EXPath Packaging System prototype implementation for Saxon
Introduction
After having released a first implementation of EXPath Packaging System for eXist, here is a version for Saxon. You can read this previous blog entry to get more information on the packaging system; in particular, it says: "The concept is quite simple: defining a package format to enable users to install libraries in their processor with just a few clicks, and to enable library authors to provide a single package to be installed on every processors, without the need to document (and maintain) the installation process for each of them."
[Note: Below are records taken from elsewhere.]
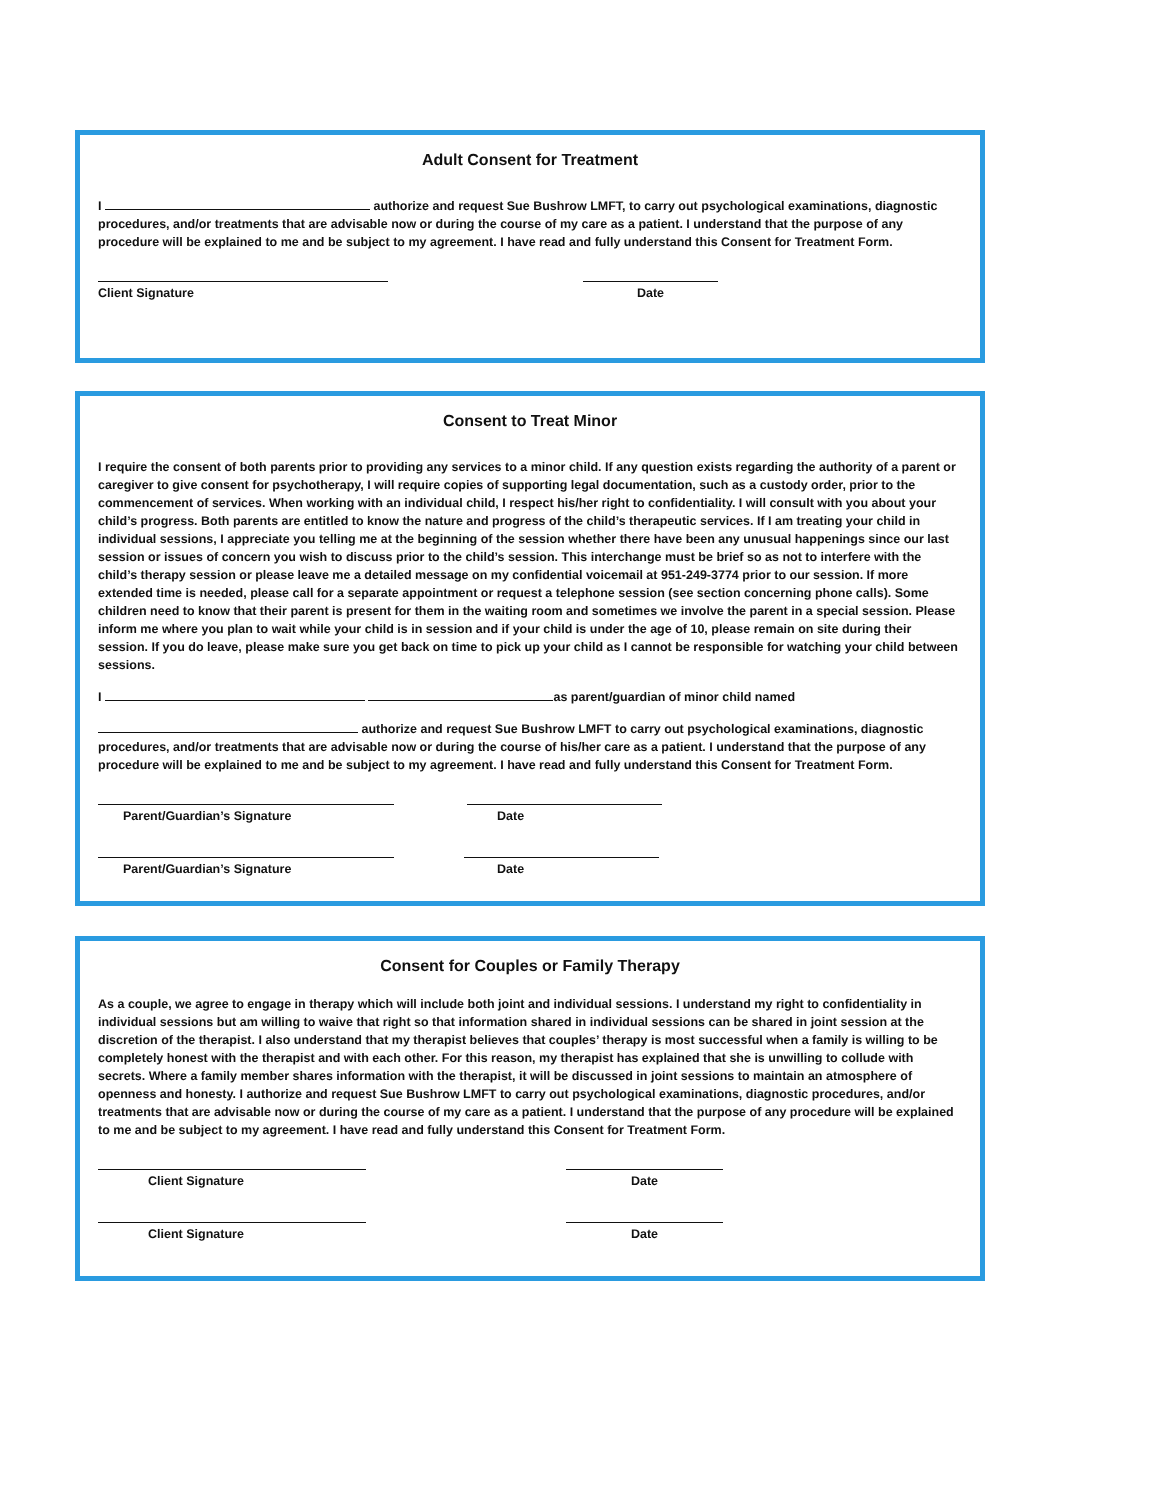Adult Consent for Treatment
I authorize and request Sue Bushrow LMFT, to carry out psychological examinations, diagnostic procedures, and/or treatments that are advisable now or during the course of my care as a patient. I understand that the purpose of any procedure will be explained to me and be subject to my agreement. I have read and fully understand this Consent for Treatment Form.
Client Signature Date
Consent to Treat Minor
I require the consent of both parents prior to providing any services to a minor child. If any question exists regarding the authority of a parent or caregiver to give consent for psychotherapy, I will require copies of supporting legal documentation, such as a custody order, prior to the commencement of services. When working with an individual child, I respect his/her right to confidentiality. I will consult with you about your child’s progress. Both parents are entitled to know the nature and progress of the child’s therapeutic services. If I am treating your child in individual sessions, I appreciate you telling me at the beginning of the session whether there have been any unusual happenings since our last session or issues of concern you wish to discuss prior to the child’s session. This interchange must be brief so as not to interfere with the child’s therapy session or please leave me a detailed message on my confidential voicemail at 951-249-3774 prior to our session. If more extended time is needed, please call for a separate appointment or request a telephone session (see section concerning phone calls). Some children need to know that their parent is present for them in the waiting room and sometimes we involve the parent in a special session. Please inform me where you plan to wait while your child is in session and if your child is under the age of 10, please remain on site during their session. If you do leave, please make sure you get back on time to pick up your child as I cannot be responsible for watching your child between sessions.
I as parent/guardian of minor child named
authorize and request Sue Bushrow LMFT to carry out psychological examinations, diagnostic procedures, and/or treatments that are advisable now or during the course of his/her care as a patient. I understand that the purpose of any procedure will be explained to me and be subject to my agreement. I have read and fully understand this Consent for Treatment Form.
Parent/Guardian’s Signature Date
Parent/Guardian’s Signature Date
Consent for Couples or Family Therapy
As a couple, we agree to engage in therapy which will include both joint and individual sessions. I understand my right to confidentiality in individual sessions but am willing to waive that right so that information shared in individual sessions can be shared in joint session at the discretion of the therapist. I also understand that my therapist believes that couples’ therapy is most successful when a family is willing to be completely honest with the therapist and with each other. For this reason, my therapist has explained that she is unwilling to collude with secrets. Where a family member shares information with the therapist, it will be discussed in joint sessions to maintain an atmosphere of openness and honesty. I authorize and request Sue Bushrow LMFT to carry out psychological examinations, diagnostic procedures, and/or treatments that are advisable now or during the course of my care as a patient. I understand that the purpose of any procedure will be explained to me and be subject to my agreement. I have read and fully understand this Consent for Treatment Form.
Client Signature Date
Client Signature Date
The package manager for Saxon is a graphical application (a textual
front-end will be provided soon,) and is provided as a single JAR
file. Go to the implementations
page, or use this following direct
link to get the JAR. Run it as usual, for instance by
double-clicking on it or by executing the command java -jar
expath-pkg-saxon-0.1.jar
. That will launch the package manager
window.
Repositories
The implementation for Saxon differs from the one for eXist in a fundamental way: Saxon does not have a home directory where you can put the installed packaged, and you can invoke Saxon in so many different ways (while the eXist core is always started the same way.) That involves two different aspects regarding package management with Saxon: the package manager itself that installs and remove packages, and a way to configure Saxon itself, regardless with the way you invoke it. In addition, the homeless property of Saxon needs to introduce the concept of package repository.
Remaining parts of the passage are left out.